**Selection**
===
Gandhi Searches for Truth: A Practical Biography for Children

By Stephanie N. Van Hook

I have enormous faith in children: such keen observers and indefatigable idealists. Our job as adults is not to fill their heads with “facts” or their schedules with entertainment. We need only to remove the obstacles that might get in the way of the fulfillment of their full development as healthy, creative beings. Hands down, the greatest roadblock to the full development of the child is violence, because all forms of violence, from the inside out, crush the spirit and harden the heart of the child. And my guess is that violence only continues to exist because we are not fully awakened to the power that lies within us called, for lack of a more succinct term, nonviolence.

Children have a right to know that such a power exists, and that they have access to it.

Enter Gandhi.

I didn’t know much about Gandhi for most of my life. No one taught me about him as a child or young person. I heard his name in passing, like a whisper in an otherwise violent world, drowned out by cynicism and the loud hum of violent media. He stood for peace. I couldn’t tell you any more. I couldn’t tell you about his nonviolence, or even really define the term. I couldn’t tell you about his background, his influences, and I wasn’t really even sure if his name was spelled Ghandi or Gandhi. (For those who still may wonder, it’s the latter!) He was a bumper-sticker. A college wall poster. Not much else. And, was that his first name? Or was Mahatma his first name? On and on… I know I’m not alone in this, because a middle-aged person asked me only a few years ago if Gandhi spoke English.

Fast forward. When I was in graduate school, earning my M.A. in conflict resolution, I decided I would specialize in Gandhian philosophy. Know what I learned? Gandhi’s philosophy meant action. No armchairs allowed, unless they were for meditation to fuel the work. Soon, with the mentorship of leading Gandhian nonviolence scholar Michael Nagler, I joined the team at the Metta Center for Nonviolence, whose mission is to promote nonviolence worldwide. Drawing from the legacy of Mahatma Gandhi, we work with activists and agents of cultural change around the world. Nonviolence, we believe, should be a household word. Soon thereafter, I earned a certificate in Montessori Early Childhood Education, and began teaching at a local school in my free time.
===
Stored data
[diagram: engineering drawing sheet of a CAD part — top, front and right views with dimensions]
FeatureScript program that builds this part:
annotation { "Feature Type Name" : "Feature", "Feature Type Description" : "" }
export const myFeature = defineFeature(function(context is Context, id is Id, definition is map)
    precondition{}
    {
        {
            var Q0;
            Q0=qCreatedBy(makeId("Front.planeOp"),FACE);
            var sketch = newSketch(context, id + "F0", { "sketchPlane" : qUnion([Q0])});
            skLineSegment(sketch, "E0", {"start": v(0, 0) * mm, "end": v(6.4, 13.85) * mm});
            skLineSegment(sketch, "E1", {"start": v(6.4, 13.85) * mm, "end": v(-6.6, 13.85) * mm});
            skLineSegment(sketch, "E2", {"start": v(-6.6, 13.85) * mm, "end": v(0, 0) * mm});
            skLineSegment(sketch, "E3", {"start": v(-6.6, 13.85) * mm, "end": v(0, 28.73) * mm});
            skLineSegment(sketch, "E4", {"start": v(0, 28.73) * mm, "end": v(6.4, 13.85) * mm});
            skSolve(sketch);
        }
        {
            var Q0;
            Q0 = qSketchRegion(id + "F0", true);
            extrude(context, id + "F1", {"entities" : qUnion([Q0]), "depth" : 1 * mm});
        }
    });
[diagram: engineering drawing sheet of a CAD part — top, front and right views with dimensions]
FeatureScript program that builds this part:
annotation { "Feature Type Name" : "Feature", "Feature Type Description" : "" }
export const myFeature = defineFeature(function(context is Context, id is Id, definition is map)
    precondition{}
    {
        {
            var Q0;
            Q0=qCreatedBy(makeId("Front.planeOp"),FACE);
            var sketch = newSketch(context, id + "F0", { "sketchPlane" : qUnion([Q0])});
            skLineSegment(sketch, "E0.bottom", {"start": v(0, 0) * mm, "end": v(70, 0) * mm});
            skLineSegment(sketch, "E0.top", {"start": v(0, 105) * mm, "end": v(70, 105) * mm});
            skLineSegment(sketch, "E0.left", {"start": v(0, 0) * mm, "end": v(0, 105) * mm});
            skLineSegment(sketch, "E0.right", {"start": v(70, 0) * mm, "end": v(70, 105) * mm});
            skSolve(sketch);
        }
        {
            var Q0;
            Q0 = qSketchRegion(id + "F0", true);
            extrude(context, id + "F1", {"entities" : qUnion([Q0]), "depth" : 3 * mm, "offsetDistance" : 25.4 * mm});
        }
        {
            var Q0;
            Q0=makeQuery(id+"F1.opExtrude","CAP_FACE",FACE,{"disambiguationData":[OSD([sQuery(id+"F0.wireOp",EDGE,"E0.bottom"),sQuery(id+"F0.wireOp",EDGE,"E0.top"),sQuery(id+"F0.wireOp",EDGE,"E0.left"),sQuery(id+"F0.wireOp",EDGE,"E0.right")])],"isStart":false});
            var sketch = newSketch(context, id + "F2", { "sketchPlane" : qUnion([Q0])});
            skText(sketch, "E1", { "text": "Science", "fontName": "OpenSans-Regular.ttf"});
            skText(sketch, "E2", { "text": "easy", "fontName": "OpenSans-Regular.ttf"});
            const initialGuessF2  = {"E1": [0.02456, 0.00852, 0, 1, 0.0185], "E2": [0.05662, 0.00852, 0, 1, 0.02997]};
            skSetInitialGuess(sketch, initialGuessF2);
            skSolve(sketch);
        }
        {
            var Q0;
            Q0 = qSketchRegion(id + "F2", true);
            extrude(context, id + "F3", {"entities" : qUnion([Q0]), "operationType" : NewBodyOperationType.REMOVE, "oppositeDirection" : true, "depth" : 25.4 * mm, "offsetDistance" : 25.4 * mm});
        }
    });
===
**Stated problem 1**
Answer these questions from the Gandhi introduction, one answer a line:
(a) In what field was the M.A. earned in graduate school?
(b) What is the stated mission of the Metta Center for Nonviolence?
(c) What did a middle-aged person ask only a few years ago?
**Stated problem 2**
Carry on the Gandhi introduction, starting right after its final sentence about teaching at a local school.

**Exercise answer 1**
(a) Conflict resolution.
(b) To promote nonviolence worldwide.
(c) Whether Gandhi spoke English.

**Exercise answer 2**
The children were eager to learn about Gandhi as I would refer to him often. I wanted to find a good resource to help children understand who Gandhi was, to empower their understanding that there are ways out of violent conflict and ways to live in alignment with our highest ideals. But I could not find a book that told Gandhi’s story while also highlighting along the way some of the key ideas of how nonviolence works. I took on that job, but with a change in approach after working with children for several years in the classroom. My take on Gandhi had changed: Everything that he had learned later in life about nonviolence was really the fulfillment of what he had learned as a child. I begin the story of his life like this: “When Mohandas K. Gandhi was a little boy, a desire began to awaken in his heart: he wanted to discover Truth.” After all, as he attests in his autobiography, The Story of My Experiments with Truth, he was a Truth seeker. Truth, he even went so far to say, is God, not the other way around. And nonviolent resistance? He coined a new term for it, satyagraha, which means holding fast to Truth. These are huge concepts--but I have faith in children, a faith rooted in experience, that these are not concepts beyond their grasp. Indeed, it’s our responsibility to share them with children. Not to mention that even us grown-ups need refreshers.

Gandhi Searches for Truth: A Practical Biography for Children is my first book--12 illustrated stories starting from Gandhi’s childhood that take us through his life in chronological order (it is a biography, after all), while highlighting the development of his nonviolence. It’s meant to be read slowly with children, to engage with them about big ideas, and to deepen our relationship to children in our lives around meaningful material that can make the world a better place. They don’t need to wait until they’re grown-ups to start.


Stephanie N. Van Hook is the Executive Director of the Metta Center for Nonviolence and is trained in Montessori Early Childhood Education. She is the author of Gandhi Searches for Truth: A Practical Biography for Children (Person Power Press, 2016).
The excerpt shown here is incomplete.